TEXTE FOURNI:

━━━━━━

Cupide

Auteur : Marc Elsberg
Editeur : Fayard

La croissance économique est le moteur de notre société : toujours plus haut, toujours plus vite, toujours plus loin. Est-ce ce qui nous mènera à notre perte ? Sauterons-nous ou essaierons-nous de faire demi-tour ? Avant qu'il ne soit trop tard ...
« Non à la cupidité! » « Plus de justice! » Partout, sur tous les continents et dans toutes les grandes villes, les citoyens se rassemblent pour dénoncer les programmes d'austérité, le chômage de masse et la famine qui menace la population - conséquences d'une énième crise financière qui a mené banques, entreprises et États à la faillite. Les conflits nationaux et internationaux s'enveniment. Et seuls quelques riches sont les gagnants de cette situation.

━━━━━━

DONNÉES FOURNIES:

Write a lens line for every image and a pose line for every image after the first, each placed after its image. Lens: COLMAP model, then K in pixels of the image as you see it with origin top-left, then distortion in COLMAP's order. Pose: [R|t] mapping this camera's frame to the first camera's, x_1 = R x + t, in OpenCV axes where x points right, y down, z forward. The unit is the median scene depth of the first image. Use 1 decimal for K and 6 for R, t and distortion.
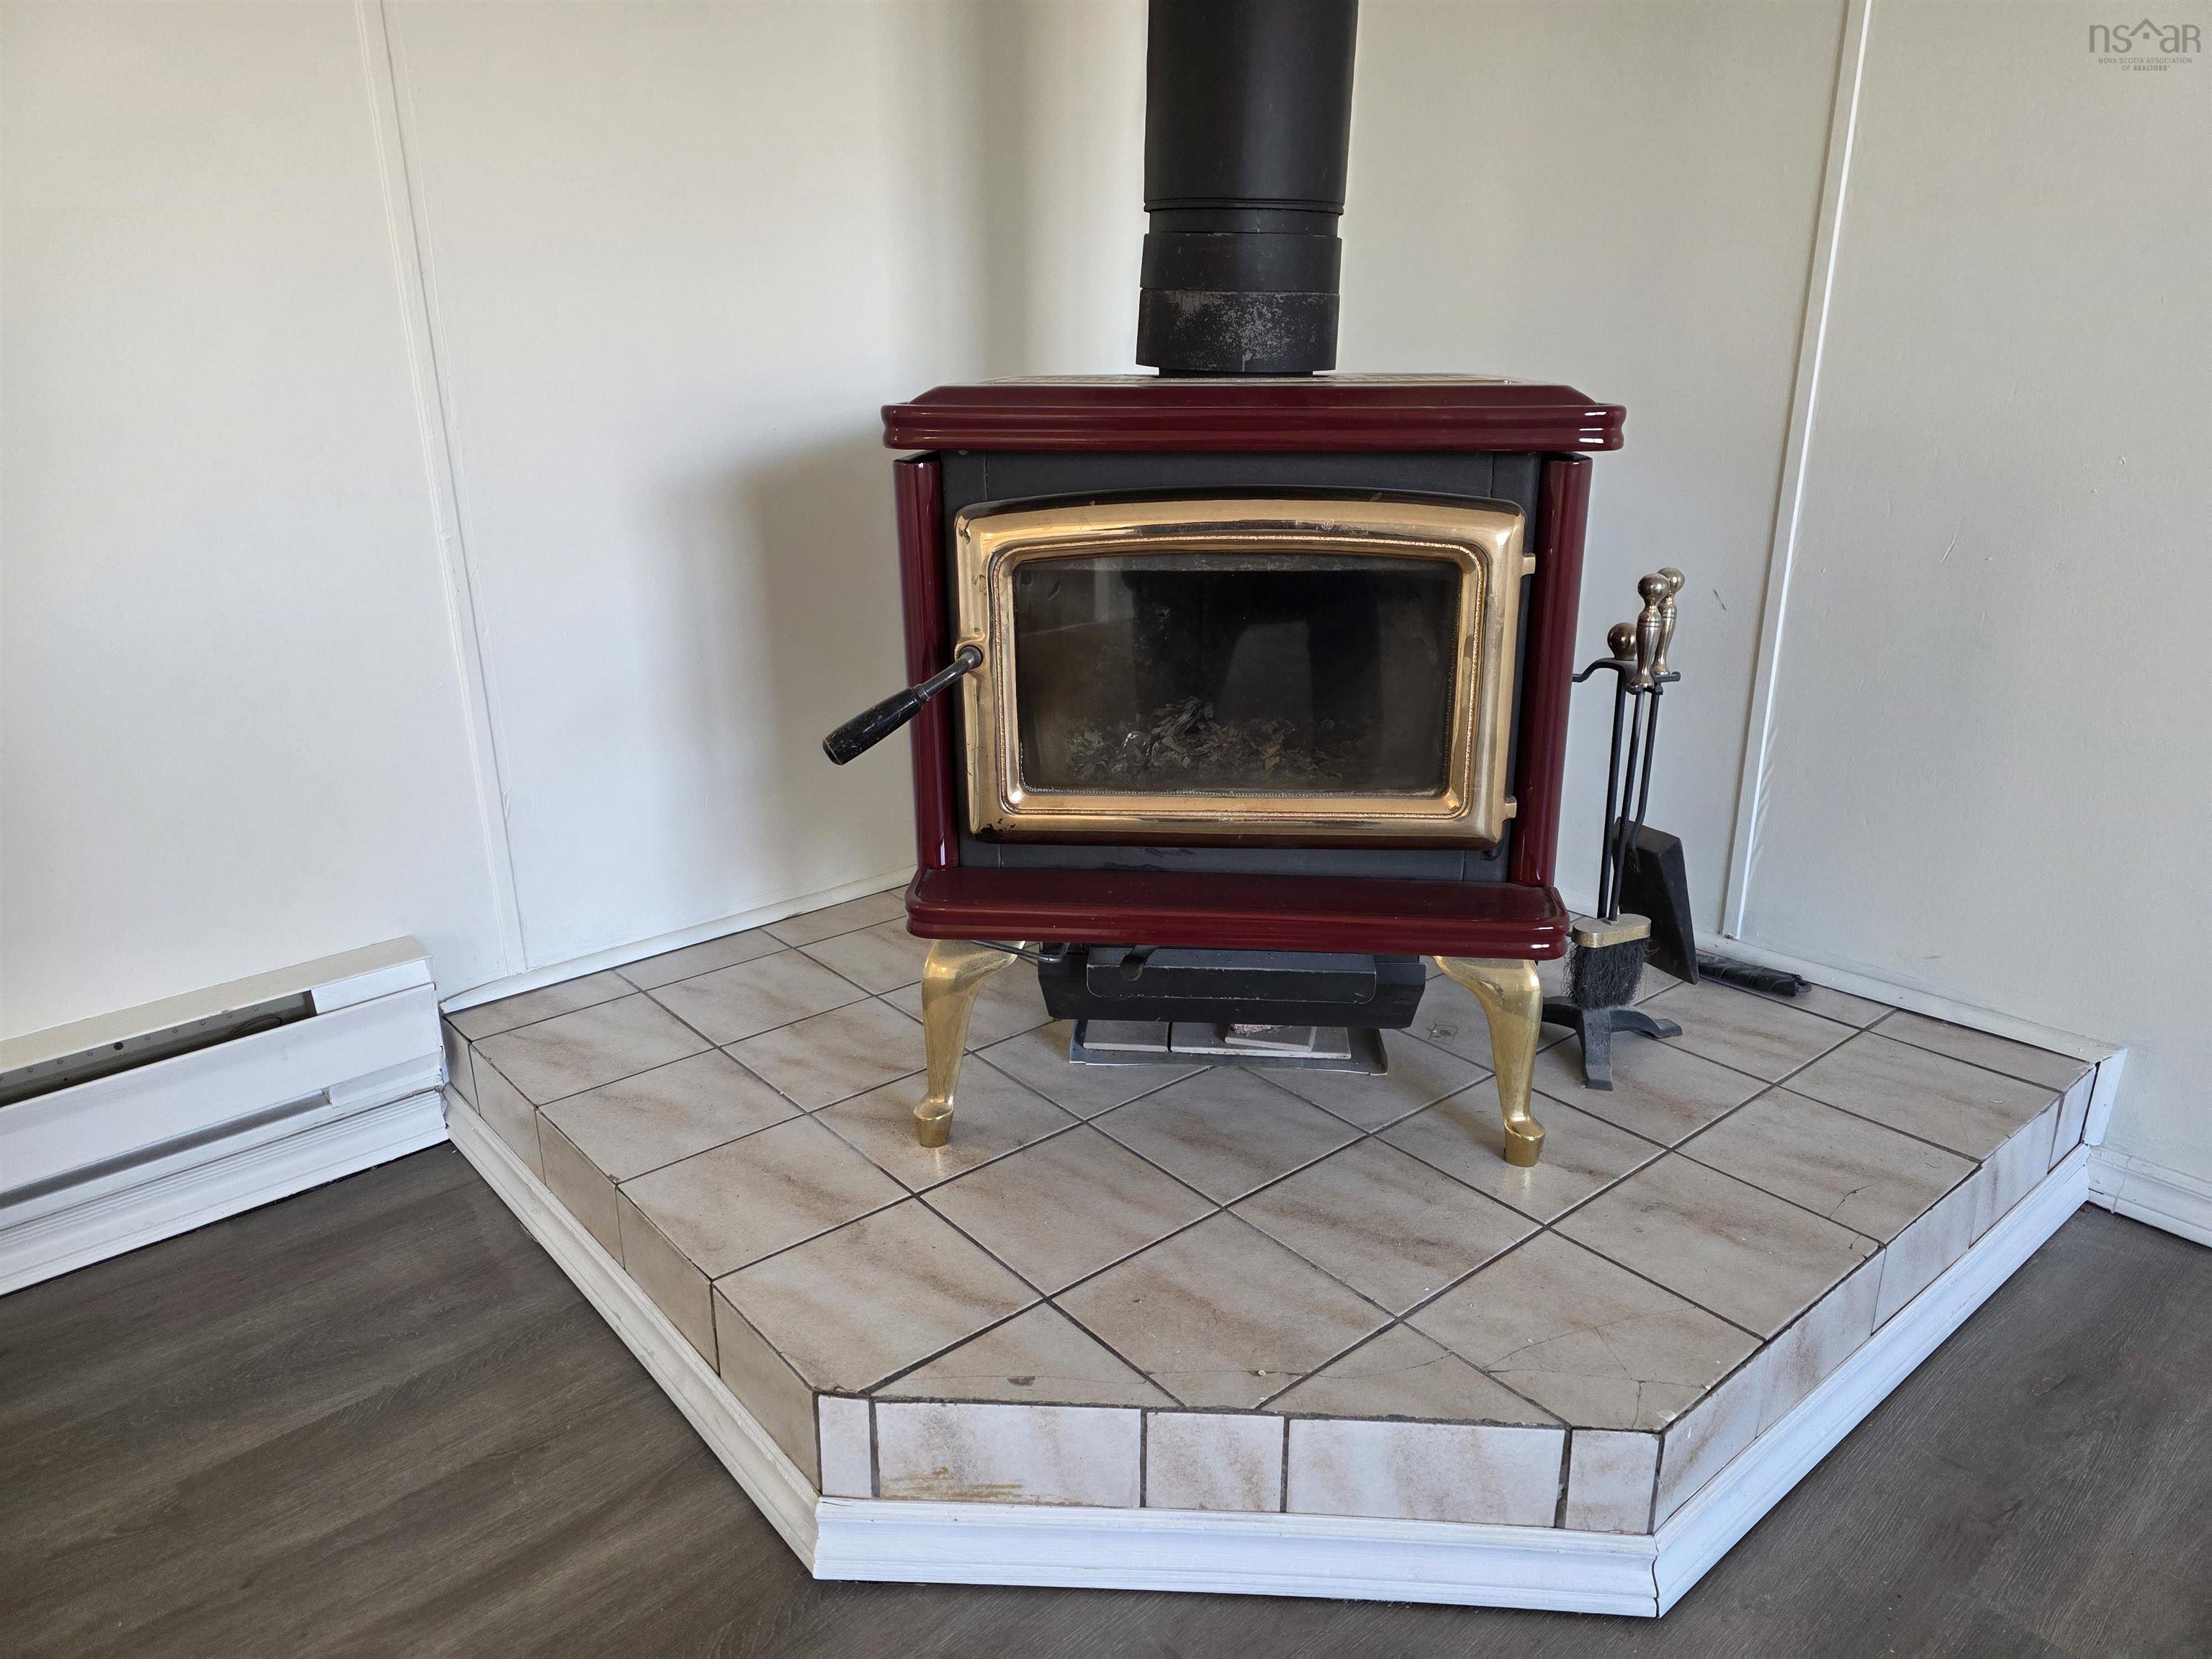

━━━━━━

CONSIGNE: Dans la présentation de Cupide, que dénoncent les citoyens rassemblés dans les grandes villes ?

RÉPONSE: Ils dénoncent les programmes d'austérité, le chômage de masse et la famine qui menace la population.